The Skeptics Guide To The Universe podcast current (523) episode includes a discussion comparing biological and chronological age.

It was noted by physicians that patients who appeared much older than stated age the two factors most often associated were current obesity and alcohol use.

It is meth that rots your teeth. Seen it a lot as a dentist.

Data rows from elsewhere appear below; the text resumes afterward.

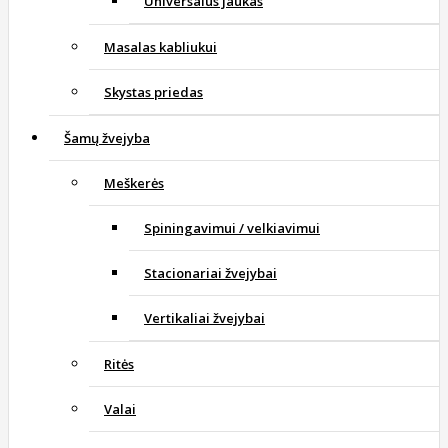
Universalus jaukas
Masalas kabliukui
Skystas priedas
Šamų žvejyba
Meškerės
Spiningavimui / velkiavimui
Stacionariai žvejybai
Vertikaliai žvejybai
Ritės
Valai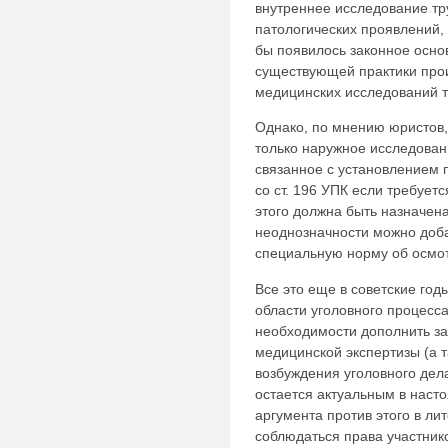
внутреннее исследование тр
патологических проявлений, 
бы появилось законное осно
существующей практики прои
медицинских исследований т
Однако, по мнению юристов, 
только наружное исследовани
связанное с установлением п
со ст. 196 УПК если требуетс
этого должна быть назначена
неоднозначности можно доба
специальную норму об осмот
Все это еще в советские год
области уголовного процесса
необходимости дополнить за
медицинской экспертизы (а т
возбуждения уголовного дела
остается актуальным в наст
аргумента против этого в лит
соблюдаться права участник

As for heroin and other drugs my take is that often the drug users eat mainly sugary things and when they get decay they don’t fix it because they often aren’t in pain from it.(due to the drugs)

Don’t some drugs mess with the heart muscles which can later lead to heart attack or stroke?

Pre-existing occult cardiovascular disease can become problematic under the effects of cocaine.

Maybe you’ll pay later, maybe you’re the one who can smoke 2 packs a day and swill cheap bourbon and live to 100.

People who enjoy their youths are way ahead of those who studiously avoid anything unseemly.

“Eat right, stay fit, die anyway”.

Jerry Garcia made it to 53 - not a small accomplishment.

If I knew I was going to live this long, I’d have taken better care of myself.
Mickey Mantle, (attributed)
US baseball player (1931 - 1995)

Live fast, die in late middle age with a ravaged body, looking 20 years older.